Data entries
-=-=-=-=-
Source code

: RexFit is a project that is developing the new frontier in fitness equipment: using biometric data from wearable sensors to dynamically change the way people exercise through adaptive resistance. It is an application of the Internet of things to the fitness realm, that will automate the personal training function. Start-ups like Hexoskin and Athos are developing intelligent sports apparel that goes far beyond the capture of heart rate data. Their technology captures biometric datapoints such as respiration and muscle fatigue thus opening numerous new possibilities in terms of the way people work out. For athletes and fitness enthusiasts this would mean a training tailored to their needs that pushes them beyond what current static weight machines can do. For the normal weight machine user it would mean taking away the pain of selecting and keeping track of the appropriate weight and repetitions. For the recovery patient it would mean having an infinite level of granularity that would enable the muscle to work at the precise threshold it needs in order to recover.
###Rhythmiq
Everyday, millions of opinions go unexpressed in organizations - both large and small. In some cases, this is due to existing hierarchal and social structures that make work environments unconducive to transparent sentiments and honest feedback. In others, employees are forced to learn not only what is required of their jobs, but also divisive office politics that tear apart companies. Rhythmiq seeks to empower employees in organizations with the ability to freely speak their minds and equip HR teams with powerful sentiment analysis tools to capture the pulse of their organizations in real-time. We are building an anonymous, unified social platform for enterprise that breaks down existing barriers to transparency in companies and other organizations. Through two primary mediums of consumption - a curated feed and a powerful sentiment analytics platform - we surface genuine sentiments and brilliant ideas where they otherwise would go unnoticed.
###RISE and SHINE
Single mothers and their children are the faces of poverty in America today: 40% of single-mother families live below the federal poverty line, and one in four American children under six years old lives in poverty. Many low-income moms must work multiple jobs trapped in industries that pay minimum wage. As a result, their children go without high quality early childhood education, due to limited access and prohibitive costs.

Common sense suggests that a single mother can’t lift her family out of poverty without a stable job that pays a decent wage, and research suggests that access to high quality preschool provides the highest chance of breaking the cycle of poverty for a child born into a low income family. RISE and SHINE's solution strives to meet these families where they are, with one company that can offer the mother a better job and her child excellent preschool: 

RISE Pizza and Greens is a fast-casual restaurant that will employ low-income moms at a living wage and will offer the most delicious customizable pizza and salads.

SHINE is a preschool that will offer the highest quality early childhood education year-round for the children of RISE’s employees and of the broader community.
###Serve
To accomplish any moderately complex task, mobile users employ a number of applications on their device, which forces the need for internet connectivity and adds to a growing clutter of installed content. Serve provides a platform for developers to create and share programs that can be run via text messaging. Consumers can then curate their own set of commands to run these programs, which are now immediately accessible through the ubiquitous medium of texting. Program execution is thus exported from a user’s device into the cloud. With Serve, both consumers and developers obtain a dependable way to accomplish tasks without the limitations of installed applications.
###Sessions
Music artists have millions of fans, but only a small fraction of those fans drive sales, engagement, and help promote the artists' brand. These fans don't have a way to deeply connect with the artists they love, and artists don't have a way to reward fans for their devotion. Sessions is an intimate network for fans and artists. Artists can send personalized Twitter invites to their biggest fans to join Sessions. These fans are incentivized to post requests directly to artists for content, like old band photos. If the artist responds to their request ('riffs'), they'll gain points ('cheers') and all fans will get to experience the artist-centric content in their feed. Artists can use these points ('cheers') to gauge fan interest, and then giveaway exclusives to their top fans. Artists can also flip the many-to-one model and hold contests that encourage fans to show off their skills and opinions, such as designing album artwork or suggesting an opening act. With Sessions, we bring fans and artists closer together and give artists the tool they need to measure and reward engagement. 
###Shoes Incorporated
-=-=-=-=-
■ WHAT THIS TASK INVOLVES
Locate every line in the data that contains the string "Pizza" and copy each one. Case matters.

■ OUTPUT OF THE EXERCISE
RISE Pizza and Greens is a fast-casual restaurant that will employ low-income moms at a living wage and will offer the most delicious customizable pizza and salads.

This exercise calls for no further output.